I have a reputation for being high strung. I'll be the first to admit that it's not an unearned reputation. I have said frequently that I wouldn't live with me, and I wouldn't...I'm opinionated and neurotic and melodramatic. Not a picnic by a longshot.
But some people would have you believe I'm a compassionless shrew who freaks out over the least little thing. Not true. If I'm stressed and tired, I might flip out over nothing. However, both of my exes love to excuse lying to me, or omitting the truth or waiting until the last minute to tell me something by saying they didn't tell me something because they knew it would upset me. And, yes, sometimes the truth that they omitted or, frankly, hid would cause me to freak out, but lying? That will always cause me to freak the fuck out.
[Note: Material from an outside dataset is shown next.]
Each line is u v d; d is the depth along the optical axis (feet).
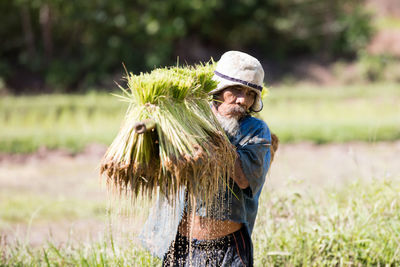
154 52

Here's the thing...while I'm the first to admit that I'm highstrung and dramatic, I'm also fairly logical. I don't freak out over nothing at all. If you're sure that whatever it is is going to freak me out, then hiding it or postponing is hardly the best way to go about defusing an imminent breakdown. And these are people who have lived with me. Not casual acquaintances...they've heard my monologues about how much I hate lying, what a waste of time it is. Especially since it's really hard to keep the truth from coming out...what's that line about how two people can keep a secret as long as one of them is dead?
I often wonder how much my flying off the handle at them is self-fulfilling prophecy...that in attempting to keep something from happening they actually set into motion the events that cause me to lose my shit.